22 jun. 2013

Tip 10: Un buen conflicto

En el mismo momento que estacioné, empecé a escuchar los gritos:  voces ofuscadas que provenían de la manicuría de mi vecina Violeta, que quedaba a pocos metros de mi casa, en la ciudad de Ramat Gan.

No pude evitar ir a curiosear y me encontré con un cuadro donde una joven clienta  (pronto supe que se  llamaba Yael y estaba a punto de casarse) había elegido para el día de la boda, pintarse las uñas ni mas ni menos que de color amarillo y negro:  una amarilla y una negra, otra de nuevo amarilla y la siguiente negra... así quería que Violeta alternara los colores en sus manos, a la hora de lucir el vestido blanco.
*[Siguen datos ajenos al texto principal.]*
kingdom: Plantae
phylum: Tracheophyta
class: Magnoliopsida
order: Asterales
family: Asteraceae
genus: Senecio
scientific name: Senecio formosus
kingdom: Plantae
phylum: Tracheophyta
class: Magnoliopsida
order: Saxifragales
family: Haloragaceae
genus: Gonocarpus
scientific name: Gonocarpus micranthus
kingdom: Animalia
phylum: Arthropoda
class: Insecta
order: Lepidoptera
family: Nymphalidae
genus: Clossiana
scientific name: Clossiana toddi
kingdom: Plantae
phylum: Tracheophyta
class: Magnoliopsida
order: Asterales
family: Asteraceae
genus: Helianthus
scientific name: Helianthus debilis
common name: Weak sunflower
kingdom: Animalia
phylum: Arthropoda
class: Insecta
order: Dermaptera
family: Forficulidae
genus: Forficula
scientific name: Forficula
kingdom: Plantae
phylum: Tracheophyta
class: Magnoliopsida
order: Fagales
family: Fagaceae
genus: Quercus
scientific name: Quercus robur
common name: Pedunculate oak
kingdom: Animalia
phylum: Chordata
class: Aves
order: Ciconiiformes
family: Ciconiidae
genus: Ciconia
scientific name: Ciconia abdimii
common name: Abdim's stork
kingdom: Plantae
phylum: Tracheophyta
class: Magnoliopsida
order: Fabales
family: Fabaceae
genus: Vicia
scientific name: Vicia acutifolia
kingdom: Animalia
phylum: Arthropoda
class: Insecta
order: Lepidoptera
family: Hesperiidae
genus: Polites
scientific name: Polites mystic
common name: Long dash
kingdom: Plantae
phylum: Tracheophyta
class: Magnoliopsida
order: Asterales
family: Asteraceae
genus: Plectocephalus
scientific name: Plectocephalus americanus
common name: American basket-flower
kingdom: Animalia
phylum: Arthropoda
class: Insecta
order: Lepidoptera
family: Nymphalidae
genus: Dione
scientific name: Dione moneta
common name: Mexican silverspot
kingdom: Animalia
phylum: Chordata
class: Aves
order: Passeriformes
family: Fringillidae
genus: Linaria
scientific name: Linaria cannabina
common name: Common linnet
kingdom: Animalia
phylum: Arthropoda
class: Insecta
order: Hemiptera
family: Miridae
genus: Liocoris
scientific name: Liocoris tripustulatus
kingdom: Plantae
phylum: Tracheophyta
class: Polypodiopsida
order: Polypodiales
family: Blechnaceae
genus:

Su madre y su inminente suegra, que la habían acompañado soñando con un tenue rosa perlado para la ocasión o con el color llamado "vía láctea" que da a las uñas la apariencia de perlas o estrellas, pusieron el grito en el cielo oponiéndose a capa y espada.   Y, como suele suceder en Israel, todas las damas presentes tenían una opinión para emitir y ninguna estaba dispuesta a callarse.

La empleada árabe que depilaba, indicó que un dorado suave sería mejor que el amarillo y no enfadaría a nadie.

Una señora mayor que esperaba que sus uñas pintadas de rojo se secaran,  miraba sus dedos largos y hermosos a pesar de la edad y alegaba que no había elegancia mayor que el púrpura en las manos de una mujer.

La mamá y la futura suegra de Yael,  sostenían con énfasis y a los gritos,  que el amarillo es el color de la envidia y que ese sentimiento -justamente- hay que tratar de alejarlo siempre y con mas razón- el día que se sube al altar.

Y la mismísima Violeta comentó en hebreo a la confundida novia que, si las pintaba con amarillo y negro, sus uñas lucirían como los taxis de la ciudad de Buenos Aires en Argentina, su país de origen.

Apenas asomé mi nariz al umbral del local de belleza y pregunté qué estaba pasando, todas -menos
la azorada Yael- hablaron al unísono tratando de imponer sus propias razones y al final, se hizo una suerte de brecha menos ruidosa y pidieron por fin mi opinión.   Entonces, como no sabía bien qué decir, vacilante, me dirigí a la novia:

-¿Y por qué elegiste esos colores?

El grupo esperó la respuesta, expectante.

-Son los del Betar Ierushalaim... su equipo de fútbol -dijo a punto de romper en llanto-.  
Quería darle una sorpresa.

Un silencio culpógeno e incómodo se instaló en el local, hasta que Violeta lo rompió abriendo ruidosamente el cajoncito donde guardaba sus mil y un esmaltes de Sherezada y eligió expeditiva
(sin que nadie diga ni "mu") un frasquito amarillo... y otro negro.

Tal como sucedió esa polémica tarde en la manicuría, en todo cuento, obra de teatro o película, 
los autores necesitamos un CONFLICTO. 

En mis Talleres surge reiteradas veces la inquietud:  ¿Cómo hacer para crear o inventar un buen conflicto?  

Una forma posible es la siguiente:  cuando uno de los personajes toma una determinación y alguien (padres, novia, maestro, cura, policía, etc) o  algo (una institución, la sociedad, la ley, una religión) intenta  impedir que lleve a cabo lo que se propuso.  Esa es una situación de conflicto básica. 

El CONFLICTO es el  alma mater de nuestra historia:  si nada sucede... ¿a quién le interesará saber qué pasó?  En próximas entradas iremos analizando situaciones de conflicto más complejas.

En tanto... ¿quién se anima a describir una situación de conflicto puntual y cotidiana, como la que atravesó Yael, donde un personaje decide hacer algo y otros tratan de impedírselo?